The equilibrium price of the house will be determined by how much we, as partners, are willing to pay. I am an optimist and I would like to pay a lot for it, but I am financially constrained so my contribution to the total price is some fixed amount, my down payment. Thus, our total willingness to pay is determined by how much you are willing to pay to enter this partnership.

This means that it is the "realistic" lender who determines the market price which the asset goes for. However, assume the lender and the borrower agree on the likelihood of default, but the borrower is more optimistic as to what the house would be worth if the borrower did not default. In that case, the borrower would be willing to give up some of that upside in order to get the lender to participate. And the promise of that potential upside makes the deal more attractive for the lender as well, and makes him more willing to lend.

Lots to think about in this.

The Mass Market and the Long Tail

A superb article in the Economist about how well the predictions of The Long Tail have worked out. The bottom-line seems to be that the niche market has grown and the market has grown more diverse, but the big blockbusters have actually increased their market-share.
In short, just because people have more choice does not mean they will opt for more obscure entertainments.
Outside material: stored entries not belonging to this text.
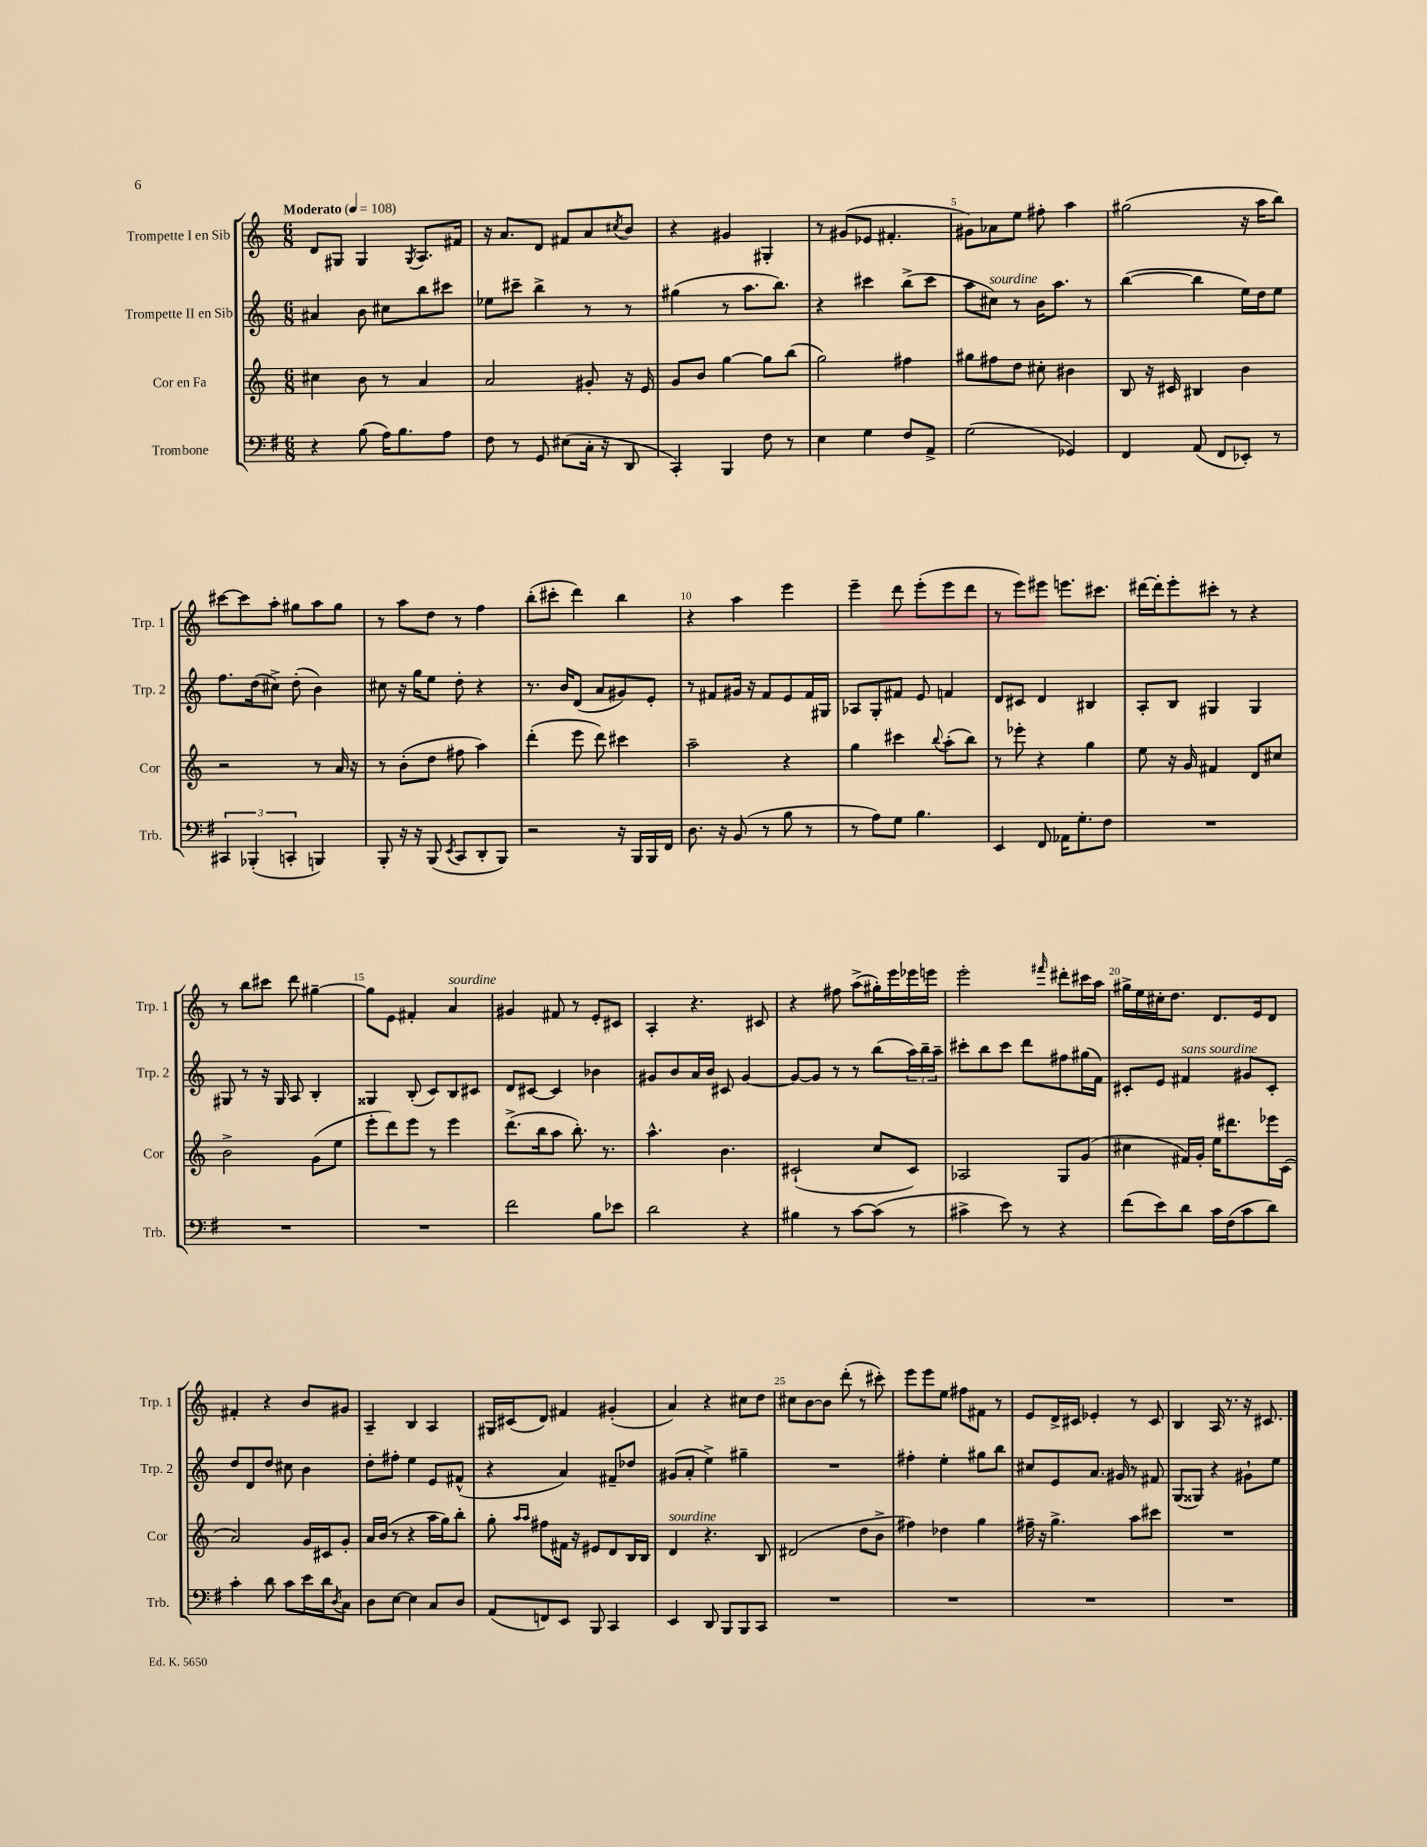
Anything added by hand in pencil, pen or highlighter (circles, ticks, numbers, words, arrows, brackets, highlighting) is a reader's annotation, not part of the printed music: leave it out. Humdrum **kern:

**kern	**kern	**kern	**kern
*staff4	*staff3	*staff2	*staff1
*clefF4	*clefG2	*clefG2	*clefG2
*k[f#]	*k[]	*k[]	*k[]
*M6/8	*M6/8	*M6/8	*M6/8
*MM108	*MM108	*MM108	*MM108
4r	4cc#\	4a#/	8d/L
.	.	.	8G#/J
(8B\	8b\	8b\	4G#/
16A\LK)	8r	8cc#\L	.
8.B\	.	.	.
.	.	.	8qG#/
.	4a/	8bb\	8.A/L
8A\J	.	8ccc#\J	.
.	.	.	16f#/Jk
=	=	=	=
8F#\	2a/	8ee-\L	16r
.	.	.	8.a/L
8r	.	8ccc#~\J	.
8GG/	.	4bb^\	8d/J
(8E#\L	.	.	8f#/L
16C'\Jk	8g#'/	8r	8a/
16r	.	.	.
.	.	.	8qcc#/
8DD/	16r	8r	8b/J
.	16e/	.	.
=	=	=	=
4CC'/)	8g/L	(4gg#\	4r
.	8b/J	.	.
4BBB/	[4gg\	8r	4g#/
.	.	8.aa\L	.
8F#\	8gg\]L	.	4G#'/
.	.	8.bb\J)	.
8r	(8bb\J	.	.
=	=	=	=
4E\	2gg\)	4r	8r
.	.	.	(8g#/L
4G\	.	4ccc#\	8e-/J
.	.	.	4.f#'/
8F#/L	4ff#\	(8bb^\L	.
8AA^/J	.	8ccc#\J	.
=	=	=	=
(2G\	8gg#\L	8aa\L	8g#\L)
.	8ff#\	8cc#\J)	8a-\
.	8dd\J	8r	8ee\J
.	8cc#'\	16b\LK	8ff#'\
.	.	8.aa\J	.
4GG-/)	4b#\	.	4aa\
.	.	8r	.
=	=	=	=
4FF#/	8B/	([4bb\	(2gg#\
.	16r	.	.
.	16c#/	.	.
(8AA/	4B#/	4bb\]	.
8FF#/L	.	.	.
8EE-'/J)	4b\	16ee\LL)	16r
.	.	16dd\J	16aa\LK
8r	.	8ee\J	8bb\J)
=	=	=	=
6CC#/	2r	8.ff\L	[8ccc#\L
.	.	.	8ccc#\]
(6BBB-'/	.	.	.
.	.	(16dd\k	.
.	.	8cc#^\J)	8aa'\J
6CC'/	.	.	.
.	.	(8dd'\	8gg#\L
4BBB/)	8r	4b\)	8aa\
.	16a/	.	8gg#\J
.	16r	.	.
=	=	=	=
8BBB'/	8r	8cc#\	8r
16r	(8b'\L	16r	8aa\L
16r	.	16gg\LK	.
(8BBB/	8dd\J	8ee\J	8dd\J
8qEE/	.	.	.
8CC/L	8ff#\	8dd'\	8r
8DD'/	4aa\)	4r	4ff\
8BBB/J)	.	.	.
=	=	=	=
2r	(4ddd'\	8.r	(8bb'\L
.	.	.	8ccc#'\J
.	.	16b/LK	.
.	8eee\	(8d/J	4ddd\)
.	8ddd\)	8a/L	.
16r	4ccc#\	8g#/)	4bb\
16BBB/LL	.	.	.
16BBB/	.	8e'/J	.
16FF#/JJ	.	.	.
=	=	=	=
8.D\	2aa~\	8r	4r
.	.	8f#/L	.
16r	.	.	.
(8BB/	.	16g#/Jk	4aa\
.	.	16r	.
8r	.	8f#/L	.
8B\	4r	8e/	4eee\
8r	.	16f#/L	.
.	.	16G#/JJ	.
=	=	=	=
8r	4gg\	8A-/L	4eee~\
8A\L)	.	8G'/	.
8G\J	4ccc#\	8f#/J	8ddd\
4.B\	.	8e/	(8eee'\L
.	8qqbb/	.	.
.	(8aa'\L	4f/	8eee\
.	8bb\J)	.	8ddd\J
=	=	=	=
4EE/	8r	8d/L	8r
.	8eee-'\	8c#/J	8eee\L)
8FF#/	4r	4d/	8eee#\J
16AA-\LK	.	.	8.eee\L
8.G'\	.	.	.
.	4gg\	4B#/	.
.	.	.	8.ccc#\J
8F#\J	.	.	.
=	=	=	=
2.r	8ee\	8A'/L	[16ddd#\LL
.	.	.	16ddd#'\]J
.	16r	8B/J	8eee'\
.	16g/	.	.
.	4f#/	4G#/	8ccc#'\J
.	.	.	8r
.	8d/L	4G#/	4r
.	8cc#/J	.	.
=	=	=	=
2.r	2b^\	8G#/	8r
.	.	8r	8bb\L
.	.	16r	8ccc#\J
.	.	16G#/	.
.	.	8A/	8ddd\
.	(8g\L	4B'/	[4gg#~\
.	8ee\J	.	.
=	=	=	=
2.r	8eee'\L	4G##/	8gg#\]L
.	8ddd\)	.	8e\J
.	8eee\J	(8B'/	4f#'/
.	8r	8c/L)	.
.	4eee\	8B/	4a/
.	.	8c#/J	.
=	=	=	=
2f#\	(8.ddd^\L	8d/L	4g#/
.	.	[8c#/J	.
.	16bb\k	.	.
.	8aa\J	4c#/]	8f#/
.	8.bb'\)	.	8r
8B\L	.	4b-\	8e'/L
.	8.r	.	.
8e-\J	.	.	8c#/J
=	=	=	=
2d\	4.aa^^\	8g#/L	4A'/
.	.	8b/	.
.	.	16a/L	4.r
.	.	16b/JJ	.
.	4.b\	8c#/	.
4r	.	[4g#/	.
.	.	.	8c#/
=	=	=	=
4B#\	(2c#`/	8g#/_L	4r
.	.	8g#/]J	.
8r	.	8r	8ff#\
[8c\L	.	8r	(8aa^\L
(8c\]J	8cc/L	(8bb\L	16gg#'\L)
.	.	.	16eee\
8r	8c#/J)	24aa\L)	16eee-\
.	.	24bb~\	.
.	.	.	16eee\JJ
.	.	24aa~\JJ	.
=	=	=	=
4c#^\	2A-/	8ccc#'\L	2eee'\
.	.	8bb\	.
8e\)	.	8ccc#\J	.
8r	.	8ddd\L	.
.	.	.	16qqfff#/
4r	8G/L	8ff#\	8ddd#'\L
.	(8g/J	(16gg#\L	16ccc#\L
.	.	16f\JJ)	16aa\JJ
=	=	=	=
(8f#\L	4cc#\	8c#'/L	16gg#^\LL
.	.	.	16ee\
8e\)	.	8e/J	16cc#'\J
.	.	.	8.dd\J
8d\J	16f#/LL)	4f#/	.
.	16g'/JJ	.	.
16c\LL	16ee\LK	.	8.d/L
(16F#\J	8.ddd#\	.	.
8c\	.	8g#/L	.
.	.	.	16e/k
8d\J)	16eee-\L	8c#'/J	8d/J
.	(16c\JJ	.	.
=	=	=	=
4c'\	2a/)	8dd/L	4f#'/
.	.	8d/	.
8d\	.	8dd/J	4r
8c\L	.	8cc#\	.
16e\L	16g/LL	4b\	8b/L
16d\J	16c#/J	.	.
8qD/	.	.	.
8C\J	8g'/J	.	8g#/J
=	=	=	=
8D\L	16a/LL	8dd'\L	4A~/
.	(16b/JJ	.	.
[8E\J	8r	8ff#'\J	.
4E\]	4r	4ee\	4B/
8C/L	16aa\LL	8e/L	4A/
.	16gg\J)	.	.
8D/J	8bb'\J	(8f#^^/J	.
=	=	=	=
(8AA/L	8gg'\	4r	16G#/LL
.	.	.	(16c#/J
.	16qqaa/LL	.	.
.	16qqaa/JJ	.	.
8FF/)	8ff#\L	.	8d/J)
8EE/J	16f#\Jk	4a/)	4f#/
.	16r	.	.
8BBB/	8e#/L	.	.
4CC/	8d/	8f#~/L	(4g#'/
.	16B/L	8dd-/J	.
.	16B/JJ	.	.
=	=	=	=
4EE/	4d/	(8g#/L	4a/)
.	.	8a'/J	.
8DD/	4.r	4ee^\)	4r
8BBB/L	.	.	.
8BBB/	.	4gg#~\	8cc#\L
8CC/J	8B/	.	8dd\J
=	=	=	=
2.r	(2d#/	2.r	8cc#\L
.	.	.	[8b\
.	.	.	8b\]J
.	.	.	(8ddd'\
.	8dd\L	.	8r
.	8b^\J	.	8ccc#'\)
=	=	=	=
2.r	4ff#\)	4ff#'\	8eee\L
.	.	.	8eee\
.	4dd-\	4ee'\	8ee\J
.	.	.	8ff#\L
.	4gg\	8gg#\L	8f#\J
.	.	8bb\J	8r
=	=	=	=
2.r	16ff#~\	8cc#/L	8e/L
.	16r	.	.
.	4.gg^\	8e/	16d^/L
.	.	.	16c#/JJ
.	.	8.a/J	4e-'/
.	.	16g#/	.
.	8aa\L	8r	8r
.	8ccc#\J	8f#/	8c#/
=	=	=	=
2.r	2.r	(8G/L	4B/
.	.	8G##/J)	.
.	.	4r	16A/
.	.	.	8.r
.	.	8g#`\L	16r
.	.	.	8.c#/
.	.	8ee\J	.
==	==	==	==
*-	*-	*-	*-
That is especially clear in the book trade. A study of the Australian market by Nielsen, a research firm, found that the number of titles bought each year (measured by ISBNs) has risen dramatically, from about 275,000 in 2004 to almost 450,000 in 2007. Niche titles selling fewer than 1,000 copies each accounted for nearly all the growth in variety. Yet their market share fell. In Britain, sales of the ten bestselling books increased from 3.4m to 6m between 1998 and 2008.
Again
Although you might expect people who seek out obscure products to derive more pleasure from their discoveries than those who simply trudge off to see the occasional blockbuster, the opposite is true
apparently because
In “Formal Theories of Mass Behaviour”, William McPhee noted that a disproportionate share of the audience for a hit was made up of people who consumed few products of that type. (Many other studies have since reached the same conclusion.) A lot of the people who read a bestselling novel, for example, do not read much other fiction. By contrast, the audience for an obscure novel is largely composed of people who read a lot. That means the least popular books are judged by people who have the highest standards, while the most popular are judged by people who literally do not know any better. An American who read just one book this year was disproportionately likely to have read “The Lost Symbol”, by Dan Brown. He almost certainly liked it.